Called "LEARNER," researchers summarized the platform's development at the National Science Foundation's Convergence Accelerator Expo 2021, an event that shares the program's research portfolio in an exhibition format, like a big science fair.
"AI has incredible potential to improve health data analysis and diagnosis, but it requires a vast amount of data to reach a standard that is acceptable to use in real-life decisions," said Helen Li, the Clare Boothe Luce Professor of Electrical and Computer Engineering at Duke. "And whenever you talk about health care data, there's always a high level of privacy concerns. LEARNER allows health data from many sources to be used to train an AI model without actually sharing any of the sensitive data."
When a machine learning algorithm is trained, it compares the decisions it arrives at to the correct answers, attempts to tweak its inner workings to fix the errors, and repeats the process over and over again until it is no longer improving. These tweaks to its inner workings are referred to as weight parameters.

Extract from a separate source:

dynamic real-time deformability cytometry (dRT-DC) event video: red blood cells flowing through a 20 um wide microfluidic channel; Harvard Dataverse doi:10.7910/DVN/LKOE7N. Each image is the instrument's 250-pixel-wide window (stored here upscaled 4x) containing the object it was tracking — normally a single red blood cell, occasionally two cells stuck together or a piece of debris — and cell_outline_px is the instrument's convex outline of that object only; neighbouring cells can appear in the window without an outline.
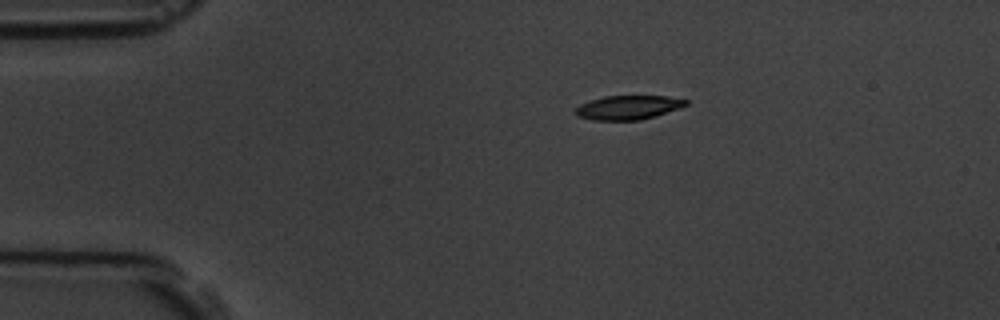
{"species": "common noctule bat (a hibernating species)", "species_latin": "Nyctalus noctula", "temperature_condition": "room temperature", "stored_images_in_passage": 7, "camera_frame_rate_fps": 3000, "um_per_image_px": 0.085, "animal": {"sex": "male", "body_mass_g": 19.5, "forearm_length_mm": 54.6}, "frame": {"image": 1, "passage_image": 1, "time_ms": 0.0, "image_size_px": [1000, 320], "cell_outline_px": [[688, 104], [680, 108], [656, 116], [640, 120], [592, 120], [576, 116], [576, 108], [580, 104], [604, 96], [668, 96], [688, 100]], "centroid_in_image_um": [53.41, 9.14], "position_along_channel_um": 31.6, "area_um2": 15.49}}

LEARNER is based on a concept called "Federated learning." In this setup, a single AI model is housed in a central cloud that is provided to users in multiple locations. Each location runs the AI model with its own data and produces a new set of weight parameters, which is in turn sent back to the cloud. The central AI model then uses all of the new weight parameters to develop a single updated algorithm. The process is repeated until the AI model is as good as it can get.
Because only the weight parameters and not the actual data is being shared with the cloud, this technique sidesteps any concerns about data privacy, but the final trained model still represents data from all the entities involved.
"The original information remains hidden on local computers," explained Li. "For a large model, the process typically requires about 50-100 rounds of training between the local entities and the cloud, which sounds like it might take a long time, but in fact only takes a matter of hours."
Built in collaboration with Heng Huang, the John A. Jurenko Endowed Professor at the University of Pittsburgh, the LEARNER prototype demonstrated its usefulness in single-cell multi-omic data and electronic health records. In the former, researchers showed that LEARNER could use scRNA sequencing data to predict the protein markers for associating mRNA sequences with protein production. In the latter, they were able to use health record data to predict the probability of heart failure patients being readmitted within 30 days of being released.
But if all goes according to plan, that's only the beginning. The researchers are developing a user-friendly interface to encourage researchers and doctors to use the platform. Not only would this help LEARNER develop new and better AI health models, the platform also would eventually provide users with hundreds, if not thousands, of pre-trained AI models that they could use in their own laboratories and hospitals.
"We hope LEARNER will be a platform for health experts who want to take advantage of AI but maybe don't know a lot about AI themselves," said Li. "We also hope it will help AI researchers who want to delve into health care and biomedical fields collaborate with one another on large-scale projects."
Li and her colleagues are in talks with a North Carolina-based AI company to continue to develop and potentially commercialize the LEARNER platform.